_What needs to be done_
Scan the data below for the string "Veterinary". Copy every line where it appears.

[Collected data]
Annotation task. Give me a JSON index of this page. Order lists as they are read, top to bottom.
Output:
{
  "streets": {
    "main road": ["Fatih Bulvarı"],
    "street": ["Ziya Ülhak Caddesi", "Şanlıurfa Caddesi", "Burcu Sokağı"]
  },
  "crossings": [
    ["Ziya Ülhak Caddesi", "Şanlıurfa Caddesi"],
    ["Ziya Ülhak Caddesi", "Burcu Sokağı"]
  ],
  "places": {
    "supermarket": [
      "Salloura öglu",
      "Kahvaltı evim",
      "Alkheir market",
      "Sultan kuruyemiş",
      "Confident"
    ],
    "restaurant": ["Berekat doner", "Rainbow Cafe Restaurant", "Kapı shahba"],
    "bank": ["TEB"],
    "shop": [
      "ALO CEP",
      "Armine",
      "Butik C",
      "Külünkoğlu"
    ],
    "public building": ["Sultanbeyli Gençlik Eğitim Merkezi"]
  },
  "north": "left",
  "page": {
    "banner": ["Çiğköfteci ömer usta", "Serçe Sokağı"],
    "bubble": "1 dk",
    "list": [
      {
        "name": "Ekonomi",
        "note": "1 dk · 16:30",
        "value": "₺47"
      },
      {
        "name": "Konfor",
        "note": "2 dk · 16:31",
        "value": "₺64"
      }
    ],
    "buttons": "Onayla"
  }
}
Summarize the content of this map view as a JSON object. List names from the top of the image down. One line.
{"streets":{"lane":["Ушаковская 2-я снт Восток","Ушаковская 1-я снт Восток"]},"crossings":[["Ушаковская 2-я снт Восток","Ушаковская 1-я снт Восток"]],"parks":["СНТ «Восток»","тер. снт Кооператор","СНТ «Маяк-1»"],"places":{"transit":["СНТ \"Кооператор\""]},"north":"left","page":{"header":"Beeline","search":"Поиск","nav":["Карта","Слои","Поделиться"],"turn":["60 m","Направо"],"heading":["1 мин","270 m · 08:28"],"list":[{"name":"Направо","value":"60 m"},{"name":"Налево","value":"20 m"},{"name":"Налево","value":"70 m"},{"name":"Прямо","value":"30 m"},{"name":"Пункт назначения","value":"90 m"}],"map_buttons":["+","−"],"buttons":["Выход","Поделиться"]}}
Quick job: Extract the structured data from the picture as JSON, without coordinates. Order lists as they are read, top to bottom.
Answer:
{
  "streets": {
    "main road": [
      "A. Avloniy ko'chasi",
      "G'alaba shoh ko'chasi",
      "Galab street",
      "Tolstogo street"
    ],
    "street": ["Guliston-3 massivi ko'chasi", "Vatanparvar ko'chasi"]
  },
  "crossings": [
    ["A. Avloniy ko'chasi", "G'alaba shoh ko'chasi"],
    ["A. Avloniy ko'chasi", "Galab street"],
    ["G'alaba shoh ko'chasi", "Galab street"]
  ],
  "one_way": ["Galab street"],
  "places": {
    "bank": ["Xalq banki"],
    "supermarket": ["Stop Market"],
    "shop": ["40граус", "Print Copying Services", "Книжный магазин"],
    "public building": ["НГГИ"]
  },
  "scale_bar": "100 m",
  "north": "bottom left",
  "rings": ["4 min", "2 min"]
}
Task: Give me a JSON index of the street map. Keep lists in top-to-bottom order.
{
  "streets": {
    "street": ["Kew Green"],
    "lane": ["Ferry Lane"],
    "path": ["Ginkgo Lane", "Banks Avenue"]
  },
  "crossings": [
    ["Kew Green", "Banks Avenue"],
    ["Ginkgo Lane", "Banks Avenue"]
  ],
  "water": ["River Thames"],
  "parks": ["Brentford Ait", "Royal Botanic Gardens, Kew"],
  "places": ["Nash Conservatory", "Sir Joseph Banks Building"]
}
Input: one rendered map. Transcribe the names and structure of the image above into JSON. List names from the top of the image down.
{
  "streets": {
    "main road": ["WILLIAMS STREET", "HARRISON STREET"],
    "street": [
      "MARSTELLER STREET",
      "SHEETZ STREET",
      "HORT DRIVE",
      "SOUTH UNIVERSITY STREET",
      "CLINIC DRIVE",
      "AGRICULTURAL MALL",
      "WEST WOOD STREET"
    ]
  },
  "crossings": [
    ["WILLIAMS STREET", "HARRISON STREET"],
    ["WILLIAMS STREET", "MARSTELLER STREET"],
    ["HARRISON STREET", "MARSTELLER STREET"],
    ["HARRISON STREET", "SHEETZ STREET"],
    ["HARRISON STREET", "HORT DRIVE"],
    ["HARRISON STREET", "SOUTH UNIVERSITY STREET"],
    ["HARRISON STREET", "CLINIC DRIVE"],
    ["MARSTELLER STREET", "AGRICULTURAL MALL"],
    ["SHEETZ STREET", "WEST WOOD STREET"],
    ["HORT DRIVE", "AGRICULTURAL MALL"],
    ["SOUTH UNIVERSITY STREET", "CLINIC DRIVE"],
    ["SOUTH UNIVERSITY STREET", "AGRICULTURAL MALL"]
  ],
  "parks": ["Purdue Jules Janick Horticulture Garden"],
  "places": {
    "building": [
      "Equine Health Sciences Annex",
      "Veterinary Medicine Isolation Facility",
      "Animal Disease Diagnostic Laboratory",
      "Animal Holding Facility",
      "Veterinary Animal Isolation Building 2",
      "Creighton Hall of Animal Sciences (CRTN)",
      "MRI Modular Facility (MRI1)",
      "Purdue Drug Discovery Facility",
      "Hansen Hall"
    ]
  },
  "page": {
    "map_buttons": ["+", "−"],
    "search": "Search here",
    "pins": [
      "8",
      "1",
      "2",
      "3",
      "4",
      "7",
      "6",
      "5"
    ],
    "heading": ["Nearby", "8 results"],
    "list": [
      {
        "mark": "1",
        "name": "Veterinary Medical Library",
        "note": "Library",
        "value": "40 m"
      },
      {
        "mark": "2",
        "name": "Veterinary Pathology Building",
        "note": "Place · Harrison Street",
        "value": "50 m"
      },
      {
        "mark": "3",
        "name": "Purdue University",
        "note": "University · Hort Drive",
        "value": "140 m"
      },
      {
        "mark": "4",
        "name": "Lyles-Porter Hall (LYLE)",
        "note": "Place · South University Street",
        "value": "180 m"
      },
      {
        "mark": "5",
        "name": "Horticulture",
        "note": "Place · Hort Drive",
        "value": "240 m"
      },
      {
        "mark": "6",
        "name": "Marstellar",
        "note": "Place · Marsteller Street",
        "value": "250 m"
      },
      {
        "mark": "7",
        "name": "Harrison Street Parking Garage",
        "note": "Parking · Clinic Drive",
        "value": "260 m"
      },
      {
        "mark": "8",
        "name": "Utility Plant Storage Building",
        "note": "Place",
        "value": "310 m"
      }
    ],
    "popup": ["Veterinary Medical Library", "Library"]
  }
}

_Reply to the exercise_
      "Veterinary Medicine Isolation Facility",
      "Veterinary Animal Isolation Building 2",
        "name": "Veterinary Medical Library",
        "name": "Veterinary Pathology Building",
    "popup": ["Veterinary Medical Library", "Library"]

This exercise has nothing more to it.